MATERIAL TO PROCESS:
|---|
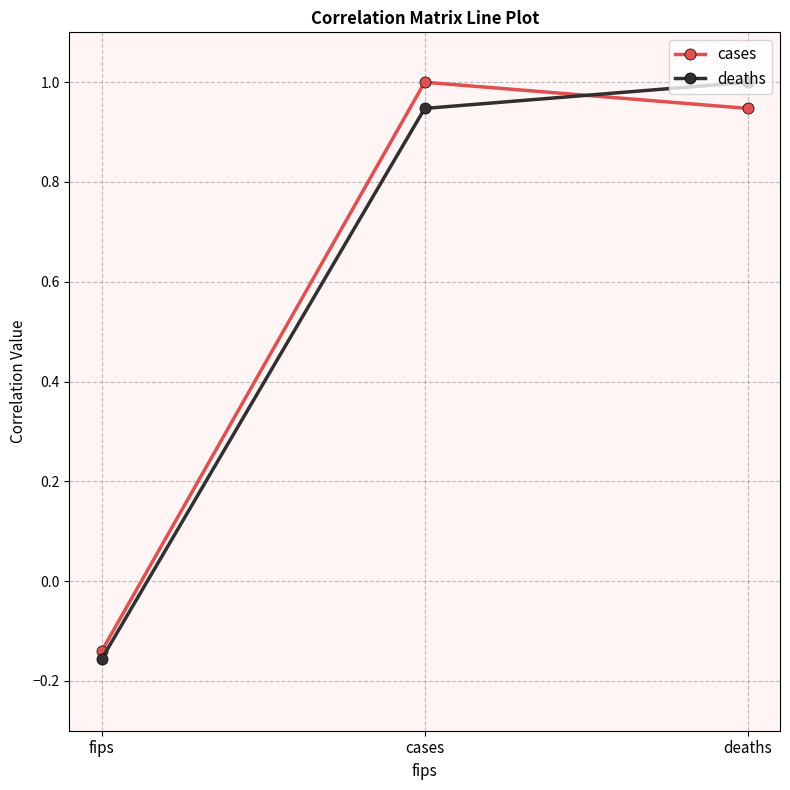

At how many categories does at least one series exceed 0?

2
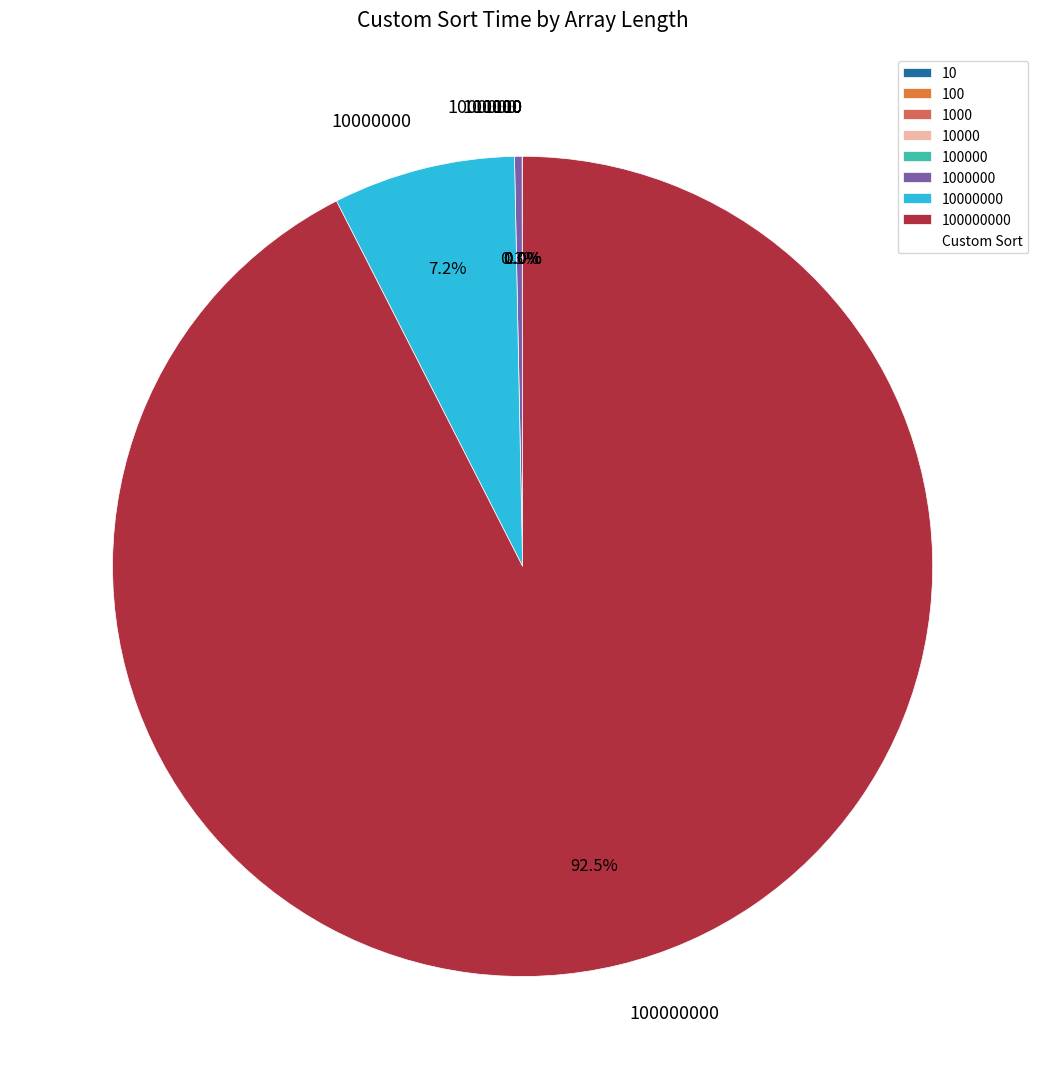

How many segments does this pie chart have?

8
|---|
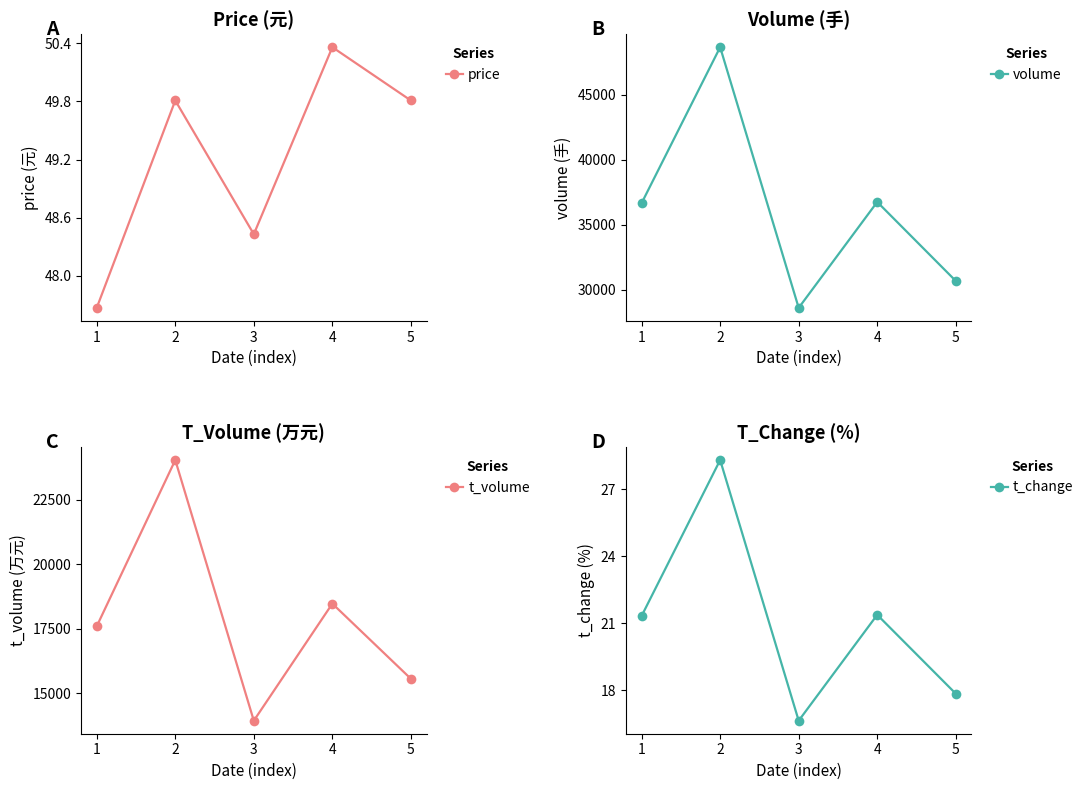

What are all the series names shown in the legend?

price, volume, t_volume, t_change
|---|
PROBLEM STATEMENT:
Present everything in the listing from the line containing "At how many" down to the line containing "How many segments does this pie chart have?", both included, as a Markdown table with the columns Row and Line. Omit blank lines and pictures.

WRITTEN REPLY:
| Row | Line |
|---|---|
| 1 | At how many categories does at least one series exceed 0? |
| 2 | 2 |
| 3 | How many segments does this pie chart have? |